Wer ist bei der Exzellenzinitiative dabei?

Das Saarland und der Nördliche Schwarzwald sind unsere Kooperationspartner im Projekt und beteiligen sich aktiv und setzen auch eigene Ressourcen dafür ein. Außerdem haben 25 weitere Destinationen ihr aktives Interesse schriftlich abgegeben. Dabei sind sowohl die lokalen und regionalen Ebenen, aber auch die LMO-Ebene und der Deutsche Tourismusverband (DTV) sind als Partner der Initiative mit an Bord.

Ist die Finanzierung mit dem Fördergeld gesichert?

Abgedeckt ist tatsächlich der Aufbau des Netzwerks und die erste Netzwerkphase. Später wird es im Rahmen der Netzwerkaktivitäten auch eine Eigenbeteiligung geben, mit der sich die Netzwerkstruktur langfristig finanzieren kann. Hier sind wir gerade in der Überlegung, wie wir das am besten umsetzen. Es wird sicher kein großer Betrag sein, sondern eher eine Art Mitgliedsbeitrag.

Was plant TourCert sonst noch für die Zukunft?

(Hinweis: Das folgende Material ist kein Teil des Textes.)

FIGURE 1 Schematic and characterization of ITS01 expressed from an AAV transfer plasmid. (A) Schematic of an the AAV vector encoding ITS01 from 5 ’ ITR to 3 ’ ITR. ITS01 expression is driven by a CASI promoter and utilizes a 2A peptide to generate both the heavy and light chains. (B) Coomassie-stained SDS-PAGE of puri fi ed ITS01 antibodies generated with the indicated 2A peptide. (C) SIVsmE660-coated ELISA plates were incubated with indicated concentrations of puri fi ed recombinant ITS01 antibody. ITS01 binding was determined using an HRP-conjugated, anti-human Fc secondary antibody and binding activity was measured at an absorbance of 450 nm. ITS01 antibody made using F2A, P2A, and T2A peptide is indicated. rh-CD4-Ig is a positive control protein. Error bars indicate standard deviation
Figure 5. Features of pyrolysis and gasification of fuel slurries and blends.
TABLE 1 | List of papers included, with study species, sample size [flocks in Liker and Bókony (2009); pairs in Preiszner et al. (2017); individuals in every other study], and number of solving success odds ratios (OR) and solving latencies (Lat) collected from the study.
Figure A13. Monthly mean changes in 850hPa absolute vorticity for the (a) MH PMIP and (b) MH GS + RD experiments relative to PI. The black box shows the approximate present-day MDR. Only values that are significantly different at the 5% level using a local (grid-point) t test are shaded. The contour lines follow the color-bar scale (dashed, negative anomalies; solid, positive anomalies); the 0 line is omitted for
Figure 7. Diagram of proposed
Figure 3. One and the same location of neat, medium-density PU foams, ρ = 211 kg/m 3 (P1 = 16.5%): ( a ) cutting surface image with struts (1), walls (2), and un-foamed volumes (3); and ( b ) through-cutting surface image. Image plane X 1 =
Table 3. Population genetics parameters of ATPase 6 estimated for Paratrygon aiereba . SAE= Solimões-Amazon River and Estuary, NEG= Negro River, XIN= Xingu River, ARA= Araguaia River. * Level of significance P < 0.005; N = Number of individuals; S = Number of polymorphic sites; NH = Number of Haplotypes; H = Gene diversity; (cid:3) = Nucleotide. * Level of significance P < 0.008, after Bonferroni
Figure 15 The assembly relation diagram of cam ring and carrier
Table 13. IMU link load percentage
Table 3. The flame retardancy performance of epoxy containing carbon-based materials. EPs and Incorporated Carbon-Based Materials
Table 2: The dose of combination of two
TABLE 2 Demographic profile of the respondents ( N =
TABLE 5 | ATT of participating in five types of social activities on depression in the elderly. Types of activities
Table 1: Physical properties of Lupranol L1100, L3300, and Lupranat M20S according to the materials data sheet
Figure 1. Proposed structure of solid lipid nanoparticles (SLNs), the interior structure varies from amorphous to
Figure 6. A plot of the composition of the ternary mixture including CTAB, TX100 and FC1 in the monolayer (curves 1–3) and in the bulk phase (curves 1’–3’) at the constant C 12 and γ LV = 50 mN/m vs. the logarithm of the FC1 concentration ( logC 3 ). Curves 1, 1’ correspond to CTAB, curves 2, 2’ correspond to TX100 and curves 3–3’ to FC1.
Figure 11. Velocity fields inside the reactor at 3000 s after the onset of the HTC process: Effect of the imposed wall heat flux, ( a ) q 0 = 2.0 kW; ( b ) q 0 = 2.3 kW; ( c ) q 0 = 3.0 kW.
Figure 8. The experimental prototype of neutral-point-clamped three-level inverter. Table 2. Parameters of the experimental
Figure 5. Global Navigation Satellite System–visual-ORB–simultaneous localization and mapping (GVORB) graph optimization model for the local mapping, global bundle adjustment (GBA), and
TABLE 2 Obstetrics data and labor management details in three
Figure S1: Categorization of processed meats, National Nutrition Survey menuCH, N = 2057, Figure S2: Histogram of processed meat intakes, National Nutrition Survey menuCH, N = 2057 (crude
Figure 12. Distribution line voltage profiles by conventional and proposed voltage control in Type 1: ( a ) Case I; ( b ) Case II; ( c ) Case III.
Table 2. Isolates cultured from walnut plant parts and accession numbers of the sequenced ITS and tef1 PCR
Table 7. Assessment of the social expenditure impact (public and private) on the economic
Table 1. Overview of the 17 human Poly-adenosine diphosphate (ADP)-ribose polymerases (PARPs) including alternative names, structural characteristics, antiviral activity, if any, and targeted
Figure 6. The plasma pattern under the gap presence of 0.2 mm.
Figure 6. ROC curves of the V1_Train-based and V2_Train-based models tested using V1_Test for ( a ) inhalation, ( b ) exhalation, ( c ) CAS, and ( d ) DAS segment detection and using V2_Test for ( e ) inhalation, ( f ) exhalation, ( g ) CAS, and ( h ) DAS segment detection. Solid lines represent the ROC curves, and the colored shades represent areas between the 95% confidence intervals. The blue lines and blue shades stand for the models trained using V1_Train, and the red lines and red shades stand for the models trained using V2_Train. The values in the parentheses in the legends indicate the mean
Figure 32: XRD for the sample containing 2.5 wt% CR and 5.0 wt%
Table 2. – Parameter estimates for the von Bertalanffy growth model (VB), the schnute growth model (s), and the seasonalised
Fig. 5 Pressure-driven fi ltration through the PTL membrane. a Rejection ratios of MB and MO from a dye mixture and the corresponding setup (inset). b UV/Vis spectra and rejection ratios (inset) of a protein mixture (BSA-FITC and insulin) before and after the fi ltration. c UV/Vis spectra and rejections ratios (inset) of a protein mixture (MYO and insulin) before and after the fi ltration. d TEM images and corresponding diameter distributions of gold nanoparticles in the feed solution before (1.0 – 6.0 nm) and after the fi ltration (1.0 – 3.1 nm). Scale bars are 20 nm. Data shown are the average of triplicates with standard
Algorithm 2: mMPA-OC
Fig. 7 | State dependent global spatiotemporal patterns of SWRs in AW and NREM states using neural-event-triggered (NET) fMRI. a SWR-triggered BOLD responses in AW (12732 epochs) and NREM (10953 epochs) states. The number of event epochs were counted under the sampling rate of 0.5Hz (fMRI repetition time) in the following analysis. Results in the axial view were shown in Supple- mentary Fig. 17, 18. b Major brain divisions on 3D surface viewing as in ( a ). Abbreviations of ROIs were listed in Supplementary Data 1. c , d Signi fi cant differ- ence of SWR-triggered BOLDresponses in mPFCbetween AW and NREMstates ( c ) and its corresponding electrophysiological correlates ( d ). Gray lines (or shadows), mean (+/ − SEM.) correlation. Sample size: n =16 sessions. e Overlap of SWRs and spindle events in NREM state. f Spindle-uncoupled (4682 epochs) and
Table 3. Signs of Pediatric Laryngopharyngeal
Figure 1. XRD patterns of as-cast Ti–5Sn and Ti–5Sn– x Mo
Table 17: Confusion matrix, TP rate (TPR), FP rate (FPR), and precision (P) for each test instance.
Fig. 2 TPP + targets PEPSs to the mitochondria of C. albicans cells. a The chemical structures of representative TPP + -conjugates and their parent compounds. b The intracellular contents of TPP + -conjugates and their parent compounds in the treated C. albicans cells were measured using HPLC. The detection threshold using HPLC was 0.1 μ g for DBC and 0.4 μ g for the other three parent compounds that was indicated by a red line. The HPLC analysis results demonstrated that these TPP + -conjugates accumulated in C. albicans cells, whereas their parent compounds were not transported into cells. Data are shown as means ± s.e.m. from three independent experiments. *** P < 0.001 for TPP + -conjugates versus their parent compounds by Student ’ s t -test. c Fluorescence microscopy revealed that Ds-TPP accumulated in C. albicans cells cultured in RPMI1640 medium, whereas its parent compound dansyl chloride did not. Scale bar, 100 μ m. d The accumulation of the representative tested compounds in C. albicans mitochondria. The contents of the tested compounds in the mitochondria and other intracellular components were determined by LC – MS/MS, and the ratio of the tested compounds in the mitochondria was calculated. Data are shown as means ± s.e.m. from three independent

Wir planen und machen gerade sehr viel (lacht). Dadurch, dass wir internationaler werden, führen wir aktuell viele Partnerschaftsprojekte in Lateinamerika und Ostafrika durch. Zudem arbeiten wir mit weiteren Zertifizierungsorganisationen gemeinsam an der Transparenz und der Verbesserung von Prozessen während einer Zertifizierung. Denn wir sehen, dass sich der Label-Markt schon sehr wild entwickelt hat in den letzten Jahren. Das stört uns! Wir wollen sicherzustellen, dass das Interesse seitens der Betriebe an Zertifizierungen weiterhin hoch bleibt und keine Frustration eintritt. Weitere Schwerpunkte unserer Arbeit sind die Weiterentwicklung der Nachhaltigkeitsthemen in Destinationen, die Qualifizierung vor Ort, Trainings und Empowerment der Tourismusakteure sowie die Schaffung von Partnerschaften und Kooperationen innerhalb der Zertifizierungslandschaft.